Extracted records:
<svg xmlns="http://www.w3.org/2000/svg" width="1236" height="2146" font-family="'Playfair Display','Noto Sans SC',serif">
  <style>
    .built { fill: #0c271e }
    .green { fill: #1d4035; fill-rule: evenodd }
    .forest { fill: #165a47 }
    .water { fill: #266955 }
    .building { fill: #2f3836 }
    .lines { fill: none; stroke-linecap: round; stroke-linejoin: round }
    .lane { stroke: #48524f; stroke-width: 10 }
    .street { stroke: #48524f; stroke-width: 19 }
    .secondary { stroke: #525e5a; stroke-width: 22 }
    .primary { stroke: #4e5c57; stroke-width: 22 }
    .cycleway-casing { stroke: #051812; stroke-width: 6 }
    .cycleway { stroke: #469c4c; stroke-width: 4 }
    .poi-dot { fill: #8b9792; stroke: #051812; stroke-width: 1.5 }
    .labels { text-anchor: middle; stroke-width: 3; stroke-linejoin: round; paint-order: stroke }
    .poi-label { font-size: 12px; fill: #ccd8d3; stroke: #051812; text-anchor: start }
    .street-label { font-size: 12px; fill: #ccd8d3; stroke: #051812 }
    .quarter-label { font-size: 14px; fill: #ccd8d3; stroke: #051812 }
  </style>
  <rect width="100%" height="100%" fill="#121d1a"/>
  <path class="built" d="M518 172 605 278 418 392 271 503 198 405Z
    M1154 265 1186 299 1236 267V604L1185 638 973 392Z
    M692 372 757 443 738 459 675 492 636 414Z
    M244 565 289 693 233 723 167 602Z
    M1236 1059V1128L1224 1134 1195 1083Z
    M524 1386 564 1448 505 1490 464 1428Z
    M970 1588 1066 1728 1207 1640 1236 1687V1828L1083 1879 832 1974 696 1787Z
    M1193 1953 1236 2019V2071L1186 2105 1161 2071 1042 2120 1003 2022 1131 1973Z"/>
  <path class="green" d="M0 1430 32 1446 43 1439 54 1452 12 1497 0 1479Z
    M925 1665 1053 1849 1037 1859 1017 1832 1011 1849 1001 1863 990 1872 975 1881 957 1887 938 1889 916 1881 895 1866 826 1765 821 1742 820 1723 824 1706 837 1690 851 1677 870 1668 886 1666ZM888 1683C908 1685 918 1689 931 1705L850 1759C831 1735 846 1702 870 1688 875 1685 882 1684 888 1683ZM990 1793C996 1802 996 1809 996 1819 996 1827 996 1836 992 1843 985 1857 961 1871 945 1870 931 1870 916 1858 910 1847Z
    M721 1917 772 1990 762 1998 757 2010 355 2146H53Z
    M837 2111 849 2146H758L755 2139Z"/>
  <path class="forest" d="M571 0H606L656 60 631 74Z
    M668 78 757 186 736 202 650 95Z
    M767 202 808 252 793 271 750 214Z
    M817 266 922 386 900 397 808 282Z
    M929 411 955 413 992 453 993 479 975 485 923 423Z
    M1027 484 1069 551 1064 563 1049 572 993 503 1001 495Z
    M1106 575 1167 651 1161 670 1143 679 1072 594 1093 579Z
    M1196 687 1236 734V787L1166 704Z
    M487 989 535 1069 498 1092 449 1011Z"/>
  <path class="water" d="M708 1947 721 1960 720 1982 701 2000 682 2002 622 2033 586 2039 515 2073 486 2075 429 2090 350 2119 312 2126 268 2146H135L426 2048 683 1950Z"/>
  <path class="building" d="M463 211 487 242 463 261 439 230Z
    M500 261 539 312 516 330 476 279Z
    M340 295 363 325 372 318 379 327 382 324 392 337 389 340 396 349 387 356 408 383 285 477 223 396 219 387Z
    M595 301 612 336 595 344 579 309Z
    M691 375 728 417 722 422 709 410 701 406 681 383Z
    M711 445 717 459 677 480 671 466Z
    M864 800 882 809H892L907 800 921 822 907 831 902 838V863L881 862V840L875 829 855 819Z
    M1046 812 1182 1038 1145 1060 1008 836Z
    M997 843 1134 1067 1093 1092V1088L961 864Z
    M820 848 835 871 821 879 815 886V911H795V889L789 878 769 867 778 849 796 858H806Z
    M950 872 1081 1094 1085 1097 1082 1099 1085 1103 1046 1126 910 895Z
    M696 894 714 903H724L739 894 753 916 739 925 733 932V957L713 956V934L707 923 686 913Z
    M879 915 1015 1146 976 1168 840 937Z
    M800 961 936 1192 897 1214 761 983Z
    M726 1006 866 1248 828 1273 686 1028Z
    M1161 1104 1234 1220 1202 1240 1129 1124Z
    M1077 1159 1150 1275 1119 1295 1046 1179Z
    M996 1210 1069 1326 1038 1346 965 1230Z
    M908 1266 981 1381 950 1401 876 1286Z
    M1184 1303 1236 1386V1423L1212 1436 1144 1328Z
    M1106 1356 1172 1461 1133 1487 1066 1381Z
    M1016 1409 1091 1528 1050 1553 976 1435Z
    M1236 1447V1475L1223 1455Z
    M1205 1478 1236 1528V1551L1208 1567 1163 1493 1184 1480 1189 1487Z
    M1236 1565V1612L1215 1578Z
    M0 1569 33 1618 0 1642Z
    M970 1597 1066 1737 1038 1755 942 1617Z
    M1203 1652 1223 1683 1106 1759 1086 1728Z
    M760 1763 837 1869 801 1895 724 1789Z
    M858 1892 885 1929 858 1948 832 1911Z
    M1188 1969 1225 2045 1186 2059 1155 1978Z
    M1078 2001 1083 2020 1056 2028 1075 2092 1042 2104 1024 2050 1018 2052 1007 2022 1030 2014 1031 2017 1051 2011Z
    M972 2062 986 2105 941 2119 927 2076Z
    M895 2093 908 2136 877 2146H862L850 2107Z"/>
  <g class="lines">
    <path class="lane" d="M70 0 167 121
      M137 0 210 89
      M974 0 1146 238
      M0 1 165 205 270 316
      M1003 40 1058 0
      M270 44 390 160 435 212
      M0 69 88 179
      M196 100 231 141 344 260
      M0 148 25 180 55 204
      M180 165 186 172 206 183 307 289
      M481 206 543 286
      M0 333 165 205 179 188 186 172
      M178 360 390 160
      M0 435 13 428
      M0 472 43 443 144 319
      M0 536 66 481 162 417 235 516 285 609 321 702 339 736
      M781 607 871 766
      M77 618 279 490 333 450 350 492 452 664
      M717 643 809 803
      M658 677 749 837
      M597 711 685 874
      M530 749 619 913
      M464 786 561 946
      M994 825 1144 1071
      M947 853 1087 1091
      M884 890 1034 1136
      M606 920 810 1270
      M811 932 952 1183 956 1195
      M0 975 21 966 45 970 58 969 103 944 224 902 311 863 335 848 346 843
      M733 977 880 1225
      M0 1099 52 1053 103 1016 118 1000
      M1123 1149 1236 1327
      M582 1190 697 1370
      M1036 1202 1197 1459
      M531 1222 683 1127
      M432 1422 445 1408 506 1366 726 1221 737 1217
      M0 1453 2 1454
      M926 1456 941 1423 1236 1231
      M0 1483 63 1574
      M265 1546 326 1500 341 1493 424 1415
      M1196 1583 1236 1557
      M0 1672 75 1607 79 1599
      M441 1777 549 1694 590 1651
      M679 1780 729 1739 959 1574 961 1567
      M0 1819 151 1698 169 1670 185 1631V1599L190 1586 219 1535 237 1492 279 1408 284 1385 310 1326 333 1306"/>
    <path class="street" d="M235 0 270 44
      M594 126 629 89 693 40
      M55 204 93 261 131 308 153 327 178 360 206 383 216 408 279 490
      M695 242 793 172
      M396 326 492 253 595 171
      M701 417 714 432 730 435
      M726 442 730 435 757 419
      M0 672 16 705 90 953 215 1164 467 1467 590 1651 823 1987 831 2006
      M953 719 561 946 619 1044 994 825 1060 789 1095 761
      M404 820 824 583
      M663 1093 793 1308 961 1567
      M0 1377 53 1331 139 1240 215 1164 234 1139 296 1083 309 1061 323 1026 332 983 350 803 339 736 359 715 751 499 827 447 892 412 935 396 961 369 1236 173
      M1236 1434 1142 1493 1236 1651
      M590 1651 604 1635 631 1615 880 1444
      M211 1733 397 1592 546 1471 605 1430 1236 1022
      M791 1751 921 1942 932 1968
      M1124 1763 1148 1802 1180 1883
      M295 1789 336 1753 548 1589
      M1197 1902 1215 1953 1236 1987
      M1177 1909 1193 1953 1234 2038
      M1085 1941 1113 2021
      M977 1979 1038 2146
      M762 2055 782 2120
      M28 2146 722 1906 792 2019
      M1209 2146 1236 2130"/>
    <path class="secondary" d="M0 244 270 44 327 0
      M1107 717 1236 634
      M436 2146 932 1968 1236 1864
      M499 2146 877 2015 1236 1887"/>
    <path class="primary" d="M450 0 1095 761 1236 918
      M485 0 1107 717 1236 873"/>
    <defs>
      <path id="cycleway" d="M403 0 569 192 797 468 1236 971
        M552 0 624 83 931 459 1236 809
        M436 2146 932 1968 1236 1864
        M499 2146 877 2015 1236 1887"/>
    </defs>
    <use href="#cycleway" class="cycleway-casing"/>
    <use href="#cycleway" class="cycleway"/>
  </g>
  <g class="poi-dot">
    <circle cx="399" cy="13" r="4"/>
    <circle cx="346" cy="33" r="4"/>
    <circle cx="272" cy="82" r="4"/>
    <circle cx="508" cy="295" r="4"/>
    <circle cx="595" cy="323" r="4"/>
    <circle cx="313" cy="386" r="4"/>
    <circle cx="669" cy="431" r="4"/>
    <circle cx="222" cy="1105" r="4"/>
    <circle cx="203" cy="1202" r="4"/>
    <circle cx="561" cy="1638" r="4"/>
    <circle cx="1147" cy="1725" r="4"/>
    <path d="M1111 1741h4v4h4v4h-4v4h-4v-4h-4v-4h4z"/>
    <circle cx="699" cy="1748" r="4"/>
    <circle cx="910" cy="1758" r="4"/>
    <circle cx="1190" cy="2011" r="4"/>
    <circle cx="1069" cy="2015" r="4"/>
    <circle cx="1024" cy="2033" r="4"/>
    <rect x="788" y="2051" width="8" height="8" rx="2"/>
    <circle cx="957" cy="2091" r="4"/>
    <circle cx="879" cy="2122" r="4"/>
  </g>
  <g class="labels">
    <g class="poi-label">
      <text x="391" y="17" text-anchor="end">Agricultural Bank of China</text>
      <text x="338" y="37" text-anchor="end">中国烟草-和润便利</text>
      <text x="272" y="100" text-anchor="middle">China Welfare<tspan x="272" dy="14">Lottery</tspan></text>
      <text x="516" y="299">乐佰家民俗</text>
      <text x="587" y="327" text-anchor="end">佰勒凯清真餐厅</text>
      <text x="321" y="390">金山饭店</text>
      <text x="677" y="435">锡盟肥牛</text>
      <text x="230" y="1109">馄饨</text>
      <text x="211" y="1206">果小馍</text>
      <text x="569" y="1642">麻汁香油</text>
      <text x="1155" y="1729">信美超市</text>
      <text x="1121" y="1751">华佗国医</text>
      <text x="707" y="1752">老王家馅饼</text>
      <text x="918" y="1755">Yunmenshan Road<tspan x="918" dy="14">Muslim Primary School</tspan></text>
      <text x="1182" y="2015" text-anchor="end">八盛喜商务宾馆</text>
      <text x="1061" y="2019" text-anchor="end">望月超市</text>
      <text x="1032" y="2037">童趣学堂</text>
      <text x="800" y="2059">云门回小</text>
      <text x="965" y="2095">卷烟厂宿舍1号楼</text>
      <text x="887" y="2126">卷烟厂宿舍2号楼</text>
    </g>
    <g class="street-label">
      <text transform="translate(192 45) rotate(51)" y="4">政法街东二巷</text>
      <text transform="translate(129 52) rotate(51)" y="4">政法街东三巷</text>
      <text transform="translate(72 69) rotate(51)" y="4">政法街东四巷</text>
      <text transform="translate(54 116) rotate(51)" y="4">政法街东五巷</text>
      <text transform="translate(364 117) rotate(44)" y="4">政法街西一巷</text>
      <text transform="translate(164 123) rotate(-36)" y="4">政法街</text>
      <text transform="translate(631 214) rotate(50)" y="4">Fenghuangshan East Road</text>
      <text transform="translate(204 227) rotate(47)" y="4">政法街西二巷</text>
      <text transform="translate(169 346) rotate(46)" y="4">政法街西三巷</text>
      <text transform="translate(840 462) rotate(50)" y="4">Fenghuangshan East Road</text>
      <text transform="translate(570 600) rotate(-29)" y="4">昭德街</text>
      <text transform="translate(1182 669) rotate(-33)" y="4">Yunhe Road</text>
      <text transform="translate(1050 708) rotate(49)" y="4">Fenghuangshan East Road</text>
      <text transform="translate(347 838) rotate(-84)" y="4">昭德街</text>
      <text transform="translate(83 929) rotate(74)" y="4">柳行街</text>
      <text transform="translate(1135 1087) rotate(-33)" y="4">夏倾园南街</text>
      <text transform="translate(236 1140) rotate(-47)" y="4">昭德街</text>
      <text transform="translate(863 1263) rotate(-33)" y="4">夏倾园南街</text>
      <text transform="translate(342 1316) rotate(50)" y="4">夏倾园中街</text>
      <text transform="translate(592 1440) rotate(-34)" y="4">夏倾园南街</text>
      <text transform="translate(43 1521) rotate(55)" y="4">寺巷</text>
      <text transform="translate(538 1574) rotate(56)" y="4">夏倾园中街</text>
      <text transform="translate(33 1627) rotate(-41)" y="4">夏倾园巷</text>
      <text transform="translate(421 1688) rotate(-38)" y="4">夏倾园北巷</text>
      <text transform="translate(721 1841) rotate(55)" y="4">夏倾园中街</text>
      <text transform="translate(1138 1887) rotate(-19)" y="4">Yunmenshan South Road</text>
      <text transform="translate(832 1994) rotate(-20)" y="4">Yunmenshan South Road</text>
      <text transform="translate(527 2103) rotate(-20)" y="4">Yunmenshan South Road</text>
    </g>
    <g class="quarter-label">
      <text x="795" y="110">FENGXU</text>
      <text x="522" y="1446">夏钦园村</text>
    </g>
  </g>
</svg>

■ **What you are asked to do**
For each line above that carries the word "anchor", copy it out.

■ **Exercise result**
    .labels { text-anchor: middle; stroke-width: 3; stroke-linejoin: round; paint-order: stroke }
    .poi-label { font-size: 12px; fill: #ccd8d3; stroke: #051812; text-anchor: start }
      <text x="391" y="17" text-anchor="end">Agricultural Bank of China</text>
      <text x="338" y="37" text-anchor="end">中国烟草-和润便利</text>
      <text x="272" y="100" text-anchor="middle">China Welfare<tspan x="272" dy="14">Lottery</tspan></text>
      <text x="587" y="327" text-anchor="end">佰勒凯清真餐厅</text>
      <text x="1182" y="2015" text-anchor="end">八盛喜商务宾馆</text>
      <text x="1061" y="2019" text-anchor="end">望月超市</text>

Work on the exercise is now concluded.